◆ Task: For the word "object", return each line of the data in which it occurs.

Collected data entries:

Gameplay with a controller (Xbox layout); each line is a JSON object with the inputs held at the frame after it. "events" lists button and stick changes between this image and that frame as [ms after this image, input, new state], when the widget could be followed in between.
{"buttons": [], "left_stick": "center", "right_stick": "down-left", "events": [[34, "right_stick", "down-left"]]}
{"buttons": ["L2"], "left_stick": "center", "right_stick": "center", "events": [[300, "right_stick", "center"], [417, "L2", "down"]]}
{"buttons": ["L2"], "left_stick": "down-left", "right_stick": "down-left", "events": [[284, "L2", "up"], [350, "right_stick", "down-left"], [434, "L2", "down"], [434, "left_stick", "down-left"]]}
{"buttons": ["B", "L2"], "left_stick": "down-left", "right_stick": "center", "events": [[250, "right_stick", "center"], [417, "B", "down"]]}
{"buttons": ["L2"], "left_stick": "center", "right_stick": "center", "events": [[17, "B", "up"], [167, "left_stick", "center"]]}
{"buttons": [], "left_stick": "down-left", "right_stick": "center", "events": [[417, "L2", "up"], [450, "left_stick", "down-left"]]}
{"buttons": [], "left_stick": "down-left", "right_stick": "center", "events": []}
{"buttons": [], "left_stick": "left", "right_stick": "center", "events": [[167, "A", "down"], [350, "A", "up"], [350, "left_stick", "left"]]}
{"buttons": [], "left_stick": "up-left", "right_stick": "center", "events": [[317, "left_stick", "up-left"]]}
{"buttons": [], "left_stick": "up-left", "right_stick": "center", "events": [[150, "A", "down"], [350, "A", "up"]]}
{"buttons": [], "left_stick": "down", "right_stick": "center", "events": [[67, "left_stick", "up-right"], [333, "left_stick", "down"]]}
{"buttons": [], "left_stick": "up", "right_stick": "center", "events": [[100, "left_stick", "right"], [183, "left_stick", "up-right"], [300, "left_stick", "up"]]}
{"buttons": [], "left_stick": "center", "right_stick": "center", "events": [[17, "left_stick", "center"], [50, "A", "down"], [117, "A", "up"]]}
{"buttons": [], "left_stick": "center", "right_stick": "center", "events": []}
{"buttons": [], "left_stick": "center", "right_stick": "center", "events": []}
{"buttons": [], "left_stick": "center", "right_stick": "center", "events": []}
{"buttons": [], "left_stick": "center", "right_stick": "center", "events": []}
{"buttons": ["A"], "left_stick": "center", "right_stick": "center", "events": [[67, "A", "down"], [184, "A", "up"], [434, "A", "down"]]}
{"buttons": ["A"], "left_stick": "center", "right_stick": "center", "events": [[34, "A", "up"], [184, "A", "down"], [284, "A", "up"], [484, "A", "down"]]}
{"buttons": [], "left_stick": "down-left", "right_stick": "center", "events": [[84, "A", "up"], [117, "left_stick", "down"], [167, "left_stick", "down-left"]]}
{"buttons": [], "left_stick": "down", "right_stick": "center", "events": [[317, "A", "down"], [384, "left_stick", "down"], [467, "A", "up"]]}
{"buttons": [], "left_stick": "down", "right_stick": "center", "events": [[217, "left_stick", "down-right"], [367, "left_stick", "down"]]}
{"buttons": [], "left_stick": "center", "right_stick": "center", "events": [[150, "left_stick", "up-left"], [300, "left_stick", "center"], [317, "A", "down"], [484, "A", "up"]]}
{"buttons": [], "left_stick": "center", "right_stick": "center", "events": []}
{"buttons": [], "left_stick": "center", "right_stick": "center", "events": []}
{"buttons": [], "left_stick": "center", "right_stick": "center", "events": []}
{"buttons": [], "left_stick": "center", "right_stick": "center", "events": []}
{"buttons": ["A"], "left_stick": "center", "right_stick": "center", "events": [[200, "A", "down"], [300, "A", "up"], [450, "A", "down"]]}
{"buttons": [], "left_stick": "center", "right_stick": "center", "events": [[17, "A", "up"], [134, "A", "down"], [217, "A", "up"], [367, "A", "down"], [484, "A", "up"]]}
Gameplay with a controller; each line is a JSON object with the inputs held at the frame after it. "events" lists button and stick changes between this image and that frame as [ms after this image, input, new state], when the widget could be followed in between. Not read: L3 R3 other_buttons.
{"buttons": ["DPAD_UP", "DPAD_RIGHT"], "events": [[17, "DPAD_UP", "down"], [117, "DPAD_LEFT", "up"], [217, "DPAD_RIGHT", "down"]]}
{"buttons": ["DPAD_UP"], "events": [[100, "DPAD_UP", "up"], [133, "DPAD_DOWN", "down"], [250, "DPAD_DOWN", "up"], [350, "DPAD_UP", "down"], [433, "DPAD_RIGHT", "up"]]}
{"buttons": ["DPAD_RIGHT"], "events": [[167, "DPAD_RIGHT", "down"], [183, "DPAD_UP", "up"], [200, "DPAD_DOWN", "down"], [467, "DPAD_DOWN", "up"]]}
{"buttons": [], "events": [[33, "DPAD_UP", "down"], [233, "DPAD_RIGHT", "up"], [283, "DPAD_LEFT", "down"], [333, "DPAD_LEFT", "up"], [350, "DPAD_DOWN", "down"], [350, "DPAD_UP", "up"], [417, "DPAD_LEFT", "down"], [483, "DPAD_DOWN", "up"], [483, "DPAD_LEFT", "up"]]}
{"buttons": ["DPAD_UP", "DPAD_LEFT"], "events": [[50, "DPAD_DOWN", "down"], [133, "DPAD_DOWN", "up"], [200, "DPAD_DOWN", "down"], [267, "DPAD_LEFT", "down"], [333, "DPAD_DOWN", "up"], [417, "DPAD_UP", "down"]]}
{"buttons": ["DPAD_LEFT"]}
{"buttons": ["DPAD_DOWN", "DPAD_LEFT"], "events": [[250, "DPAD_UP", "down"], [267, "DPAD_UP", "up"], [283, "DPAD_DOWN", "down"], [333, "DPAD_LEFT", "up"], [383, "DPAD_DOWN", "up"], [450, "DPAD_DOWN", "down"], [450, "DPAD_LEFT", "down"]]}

◆ Result of the task:
Gameplay with a controller (Xbox layout); each line is a JSON object with the inputs held at the frame after it. "events" lists button and stick changes between this image and that frame as [ms after this image, input, new state], when the widget could be followed in between.
Gameplay with a controller; each line is a JSON object with the inputs held at the frame after it. "events" lists button and stick changes between this image and that frame as [ms after this image, input, new state], when the widget could be followed in between. Not read: L3 R3 other_buttons.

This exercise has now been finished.